Oruç, herhangi bir faydasından dolayı değil, Allah (c.c.)’ın emri olduğu için, Allah (c.c.)’ın emri yerine geti­rilmiş olmak için tutulur.
Bununla birlikte, orucun da, namaz gibi ferdî, içtimâi, ruhî, bedeni bir takım faydaları da vardır.
İnsan, oruç sayesinde, nefse ve nefsin arzularına hâkim olmak melekesini kazanır.
Kötü meyillerden, kötü arzulardan, mâsiyet ve günâhlardan, manevî tehlikelerden sakınır, takva mer­tebesine erer.
Oruç, insanı, gerektiğinde nefsin bütün arzularını ye­nebilecek bir irâde gücüne sahip kılar, günlük itiyadla­rın esaretinden kurtarır.
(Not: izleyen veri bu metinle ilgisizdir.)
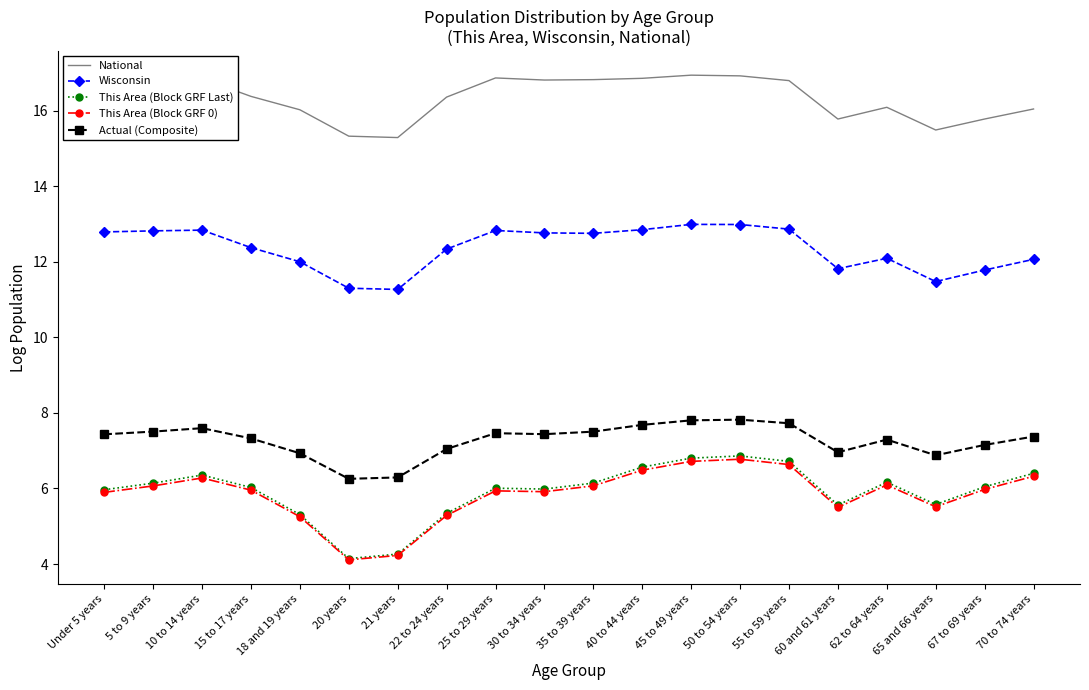

What position from the left is 55 to 59 years?

15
Her türlü ferâgata, fedakârlığa alıştırır.
Açlık elemini duymak hususunda zenginle fakiri bir­leştirir.
Zenginlere, fakirleri düşündürür.
Gururu giderir.
Günün birinde yiyecekten, içecekten mahrum kalın­dığı zaman, açlığa, susuzluğa katlanmak gücünü ka­zandırır.
Oruç, insanı, riyasızlığa ve ihlâsa alıştırır.
Oruca riya karışmaz.
Nitekim, bir Hadis-i Şerîfde Peygamberimiz (S.A.V) “oruçta riya yok!”
Yüce Allah da “Adem oğlunun her amelinde kendisi için bir haz ve menfaat vardır.
Fakat, oruç, böyle değildir.
Oruçlu kişi, benim rızam için, yemesini, içmesini, cinsî arzularını bırakmıştır.
“Oruç, benim içindir. Onun ecrini de ben vereceğim!” buyurmuştur.